**PROBLEM TO SOLVE:** Go over the data and keep only the lines that include "output".

[Collected data entries]
=====

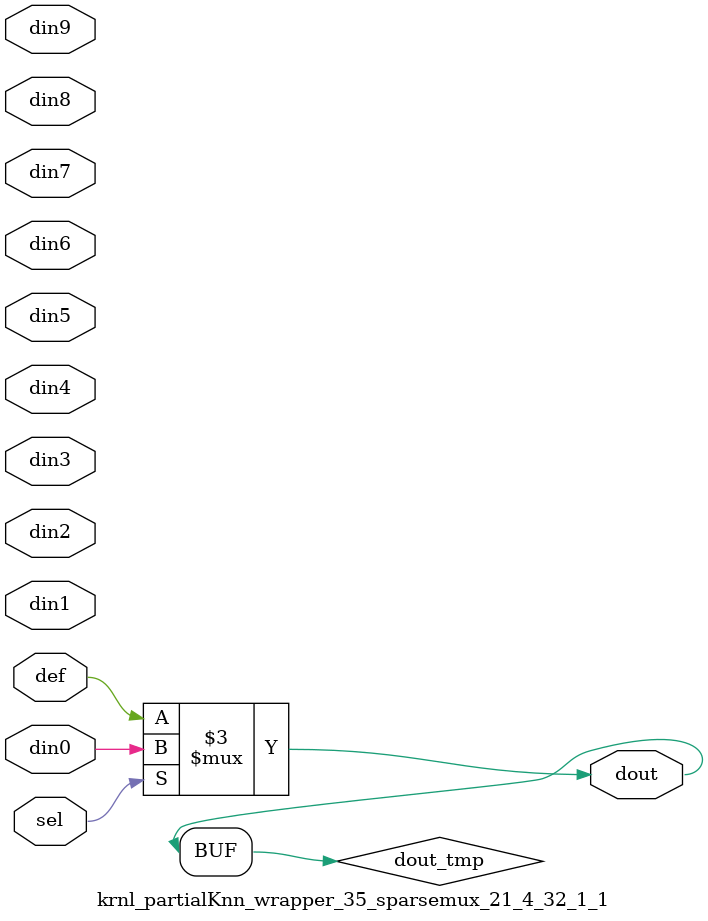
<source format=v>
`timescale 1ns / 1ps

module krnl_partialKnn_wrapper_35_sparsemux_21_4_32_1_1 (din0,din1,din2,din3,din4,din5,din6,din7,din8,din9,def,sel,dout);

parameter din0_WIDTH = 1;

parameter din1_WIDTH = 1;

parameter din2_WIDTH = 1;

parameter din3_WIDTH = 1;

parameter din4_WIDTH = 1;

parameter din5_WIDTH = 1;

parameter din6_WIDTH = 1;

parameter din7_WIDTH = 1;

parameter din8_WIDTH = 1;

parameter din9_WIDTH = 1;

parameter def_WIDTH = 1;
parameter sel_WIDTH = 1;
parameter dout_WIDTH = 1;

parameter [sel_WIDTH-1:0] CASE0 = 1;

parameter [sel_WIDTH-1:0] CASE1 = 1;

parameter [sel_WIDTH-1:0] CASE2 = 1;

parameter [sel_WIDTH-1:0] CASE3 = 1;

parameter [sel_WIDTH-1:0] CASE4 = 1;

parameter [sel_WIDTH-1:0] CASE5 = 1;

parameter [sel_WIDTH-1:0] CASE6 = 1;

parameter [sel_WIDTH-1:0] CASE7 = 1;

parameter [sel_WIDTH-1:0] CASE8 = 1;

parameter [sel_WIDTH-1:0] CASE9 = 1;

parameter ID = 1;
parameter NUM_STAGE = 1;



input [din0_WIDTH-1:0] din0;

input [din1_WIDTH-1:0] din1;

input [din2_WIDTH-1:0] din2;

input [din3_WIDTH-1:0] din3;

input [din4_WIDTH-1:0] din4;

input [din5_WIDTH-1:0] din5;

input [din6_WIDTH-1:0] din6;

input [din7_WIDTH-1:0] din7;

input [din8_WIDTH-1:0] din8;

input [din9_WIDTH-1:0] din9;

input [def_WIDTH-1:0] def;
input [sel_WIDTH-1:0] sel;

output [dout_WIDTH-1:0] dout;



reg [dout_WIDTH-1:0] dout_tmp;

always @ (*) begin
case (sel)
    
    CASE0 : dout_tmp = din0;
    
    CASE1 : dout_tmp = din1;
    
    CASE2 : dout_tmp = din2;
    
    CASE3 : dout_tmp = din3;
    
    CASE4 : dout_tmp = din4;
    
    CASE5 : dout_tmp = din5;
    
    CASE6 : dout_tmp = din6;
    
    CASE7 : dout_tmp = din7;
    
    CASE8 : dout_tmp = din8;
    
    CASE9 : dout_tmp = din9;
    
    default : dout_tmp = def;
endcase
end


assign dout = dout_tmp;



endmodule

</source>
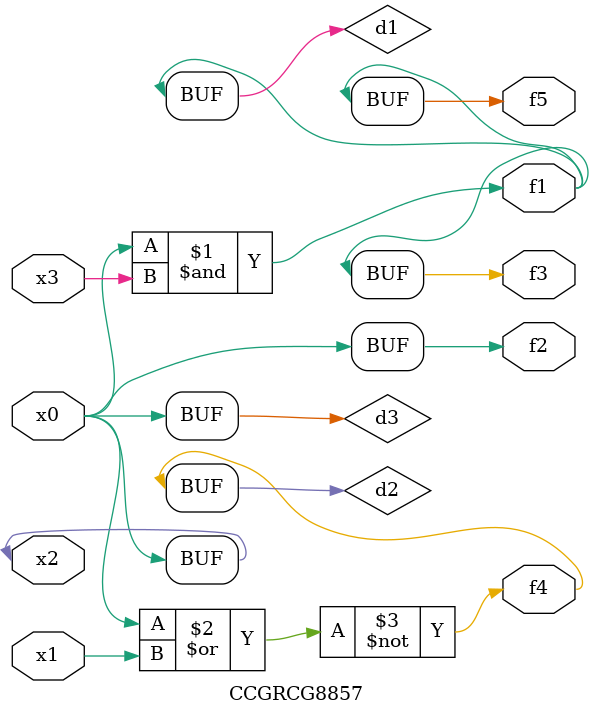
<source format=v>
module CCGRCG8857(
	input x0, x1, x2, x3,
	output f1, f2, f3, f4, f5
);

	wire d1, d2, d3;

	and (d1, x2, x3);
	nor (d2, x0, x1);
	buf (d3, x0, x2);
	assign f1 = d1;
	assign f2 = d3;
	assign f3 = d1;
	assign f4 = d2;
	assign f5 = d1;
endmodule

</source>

=====

**EXERCISE ANSWER:**
output [dout_WIDTH-1:0] dout;
	output f1, f2, f3, f4, f5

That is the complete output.